⟨

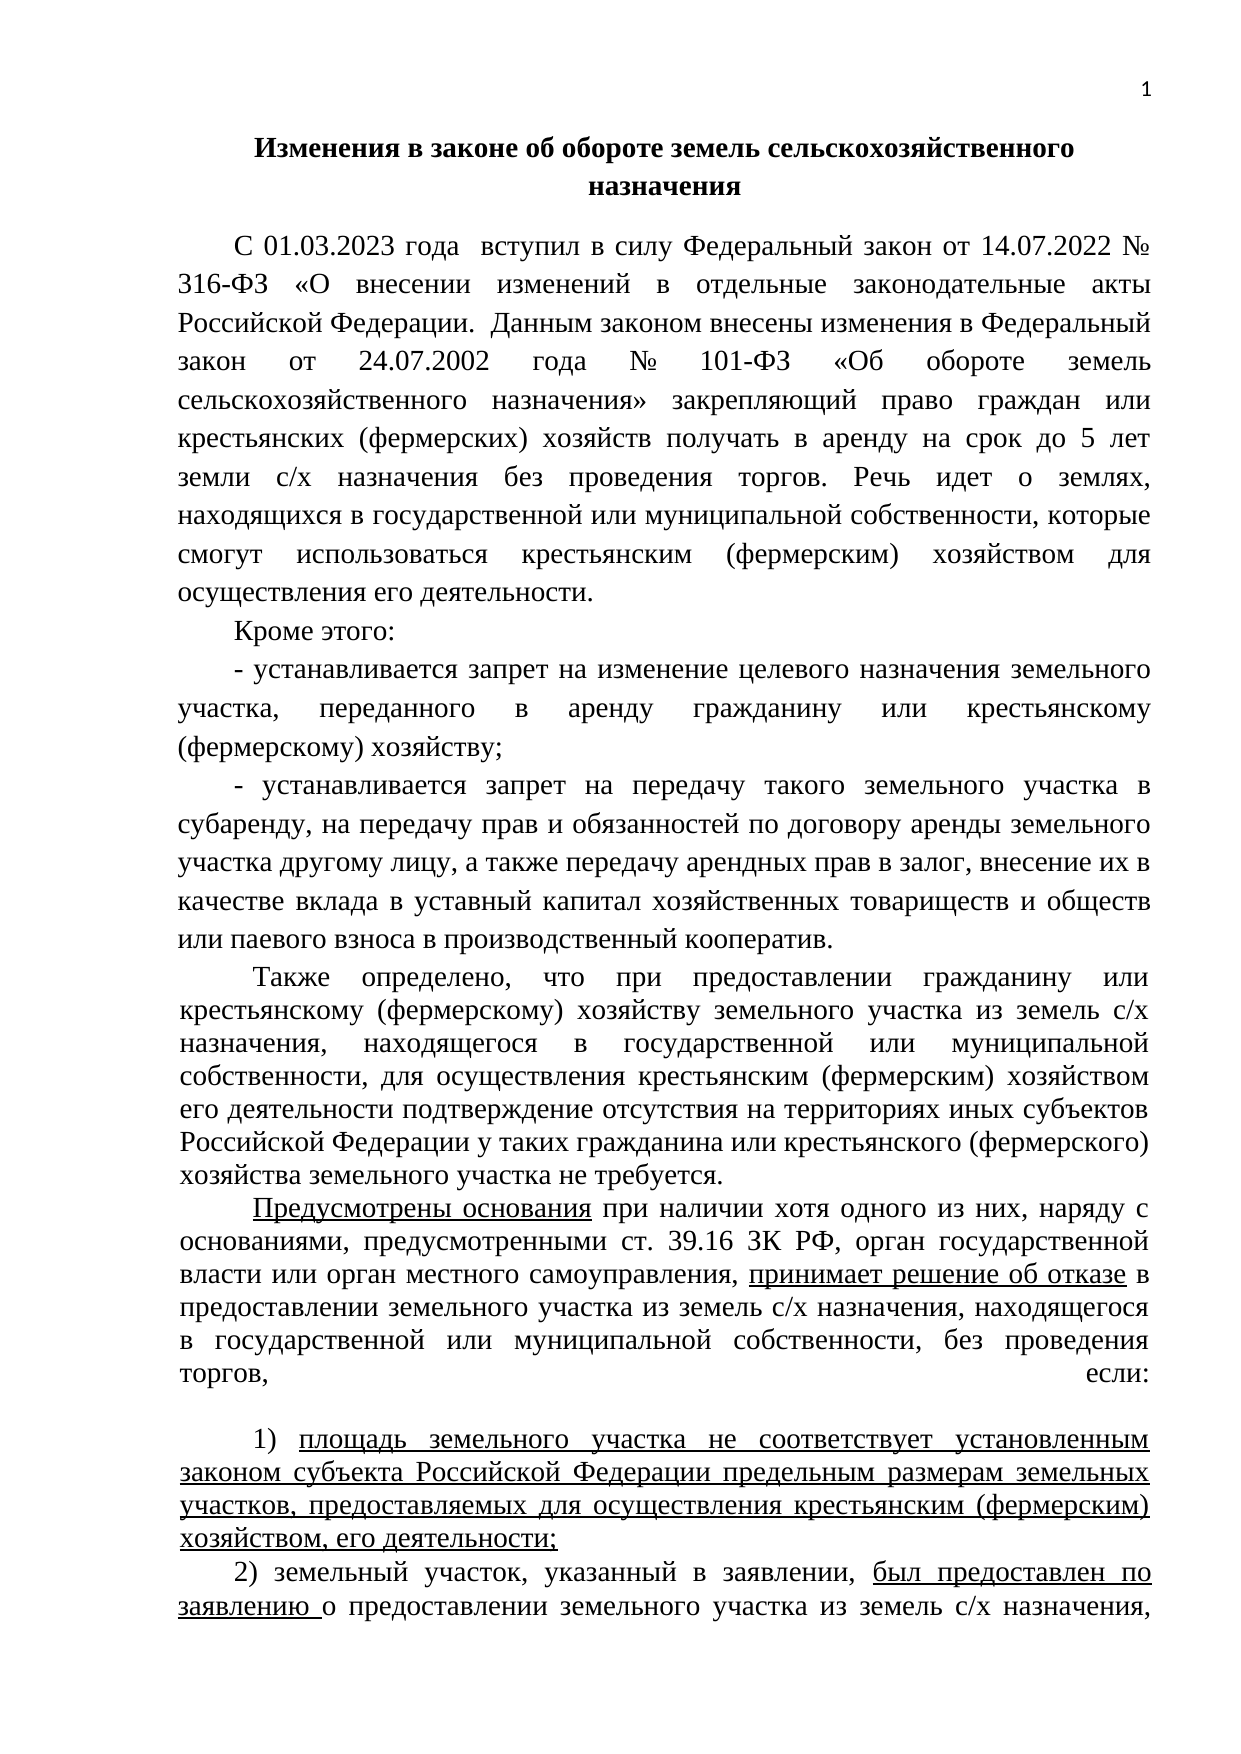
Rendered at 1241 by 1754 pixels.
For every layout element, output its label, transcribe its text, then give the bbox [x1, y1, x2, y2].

text 1) площадь земельного участка не соответствует установленным законом субъекта Российской Федерации предельным размерам земельных участков, предоставляемых для осуществления крестьянским (фермерским) хозяйством, его деятельности; [179, 1517, 1149, 1554]
text 1) площадь земельного участка не соответствует установленным законом субъекта Российской Федерации предельным размерам земельных участков, предоставляемых для осуществления крестьянским (фермерским) хозяйством, его деятельности; [179, 1422, 1149, 1483]
text Предусмотрены основания при наличии хотя одного из них, наряду с основаниями, предусмотренными ст. 39.16 ЗК РФ, орган государственной власти или орган местного самоуправления, принимает решение об отказе в предоставлении земельного участка из земель с/х назначения, находящегося в государственной или муниципальной собственности, без проведения торгов, если: [179, 1191, 1149, 1422]
text 1) площадь земельного участка не соответствует установленным законом субъекта Российской Федерации предельным размерам земельных участков, предоставляемых для осуществления крестьянским (фермерским) хозяйством, его деятельности; [179, 1484, 1149, 1516]
text Также определено, что при предоставлении гражданину или крестьянскому (фермерскому) хозяйству земельного участка из земель с/х назначения, находящегося в государственной или муниципальной собственности, для осуществления крестьянским (фермерским) хозяйством его деятельности подтверждение отсутствия на территориях иных субъектов Российской Федерации у таких гражданина или крестьянского (фермерского) хозяйства земельного участка не требуется. [179, 960, 1149, 1191]
text - устанавливается запрет на передачу такого земельного участка в субаренду, на передачу прав и обязанностей по договору аренды земельного участка другому лицу, а также передачу арендных прав в залог, внесение их в качестве вклада в уставный капитал хозяйственных товариществ и обществ или паевого взноса в производственный кооператив. [177, 767, 1152, 955]
text С 01.03.2023 года вступил в силу Федеральный закон от 14.07.2022 № 316-ФЗ «О внесении изменений в отдельные законодательные акты Российской Федерации. Данным законом внесены изменения в Федеральный закон от 24.07.2002 года № 101-ФЗ «Об обороте земель сельскохозяйственного назначения» закрепляющий право граждан или крестьянских (фермерских) хозяйств получать в аренду на срок до 5 лет земли с/х назначения без проведения торгов. Речь идет о землях, находящихся в государственной или муниципальной собственности, которые смогут использоваться крестьянским (фермерским) хозяйством для осуществления его деятельности. [177, 228, 1152, 608]
text - устанавливается запрет на изменение целевого назначения земельного участка, переданного в аренду гражданину или крестьянскому (фермерскому) хозяйству; [177, 652, 1152, 762]
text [177, 1554, 1152, 1621]
text Изменения в законе об обороте земель сельскохозяйственного назначения [177, 130, 1152, 202]
text Кроме этого: [177, 613, 1152, 647]
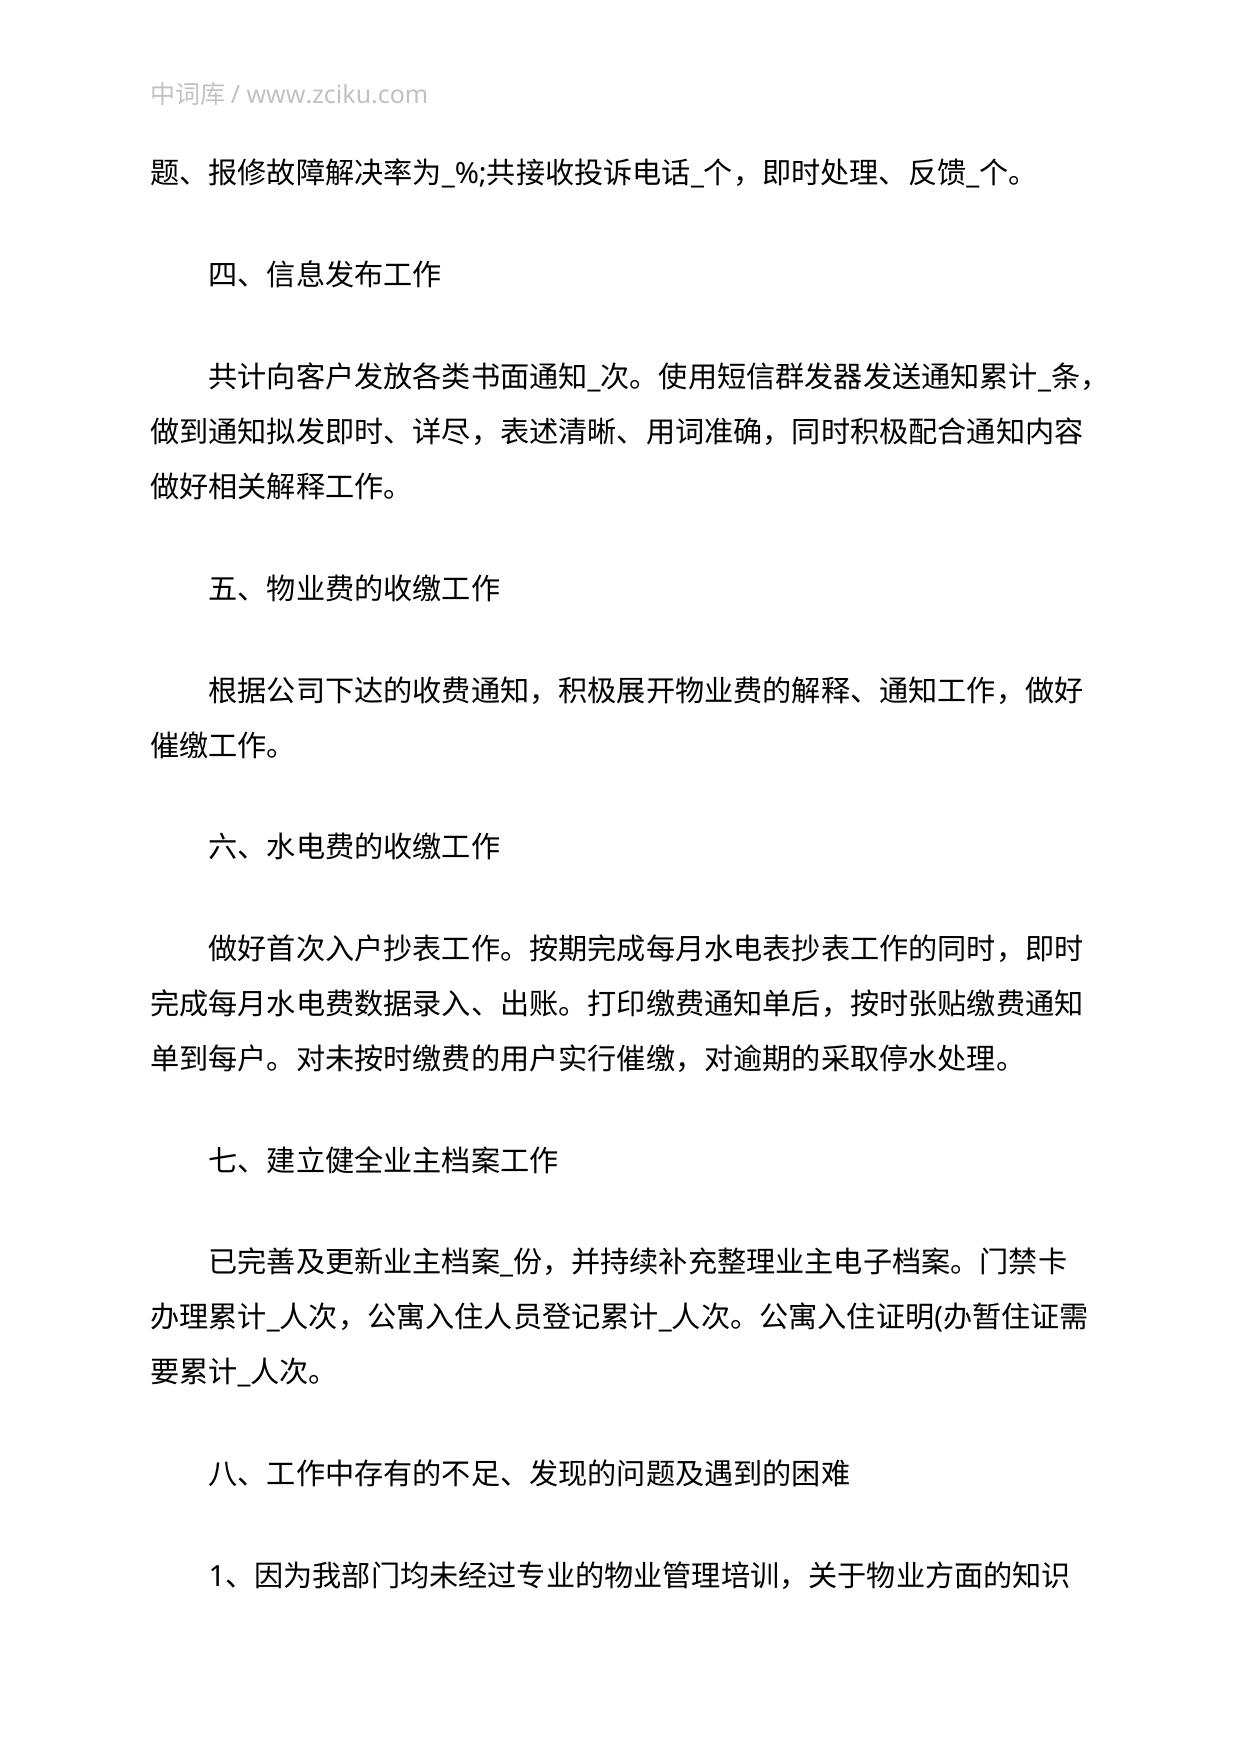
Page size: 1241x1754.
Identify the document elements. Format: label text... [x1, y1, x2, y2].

⟩

• **TASK TO COMPLETE**:
Each line of the data that includes "хозяйству" should be copied.

• **SOLUTION FOR THIS EXERCISE**:
text Также определено, что при предоставлении гражданину или крестьянскому (фермерскому) хозяйству земельного участка из земель с/х назначения, находящегося в государственной или муниципальной собственности, для осуществления крестьянским (фермерским) хозяйством его деятельности подтверждение отсутствия на территориях иных субъектов Российской Федерации у таких гражданина или крестьянского (фермерского) хозяйства земельного участка не требуется. [179, 960, 1149, 1191]
text - устанавливается запрет на изменение целевого назначения земельного участка, переданного в аренду гражданину или крестьянскому (фермерскому) хозяйству; [177, 652, 1152, 762]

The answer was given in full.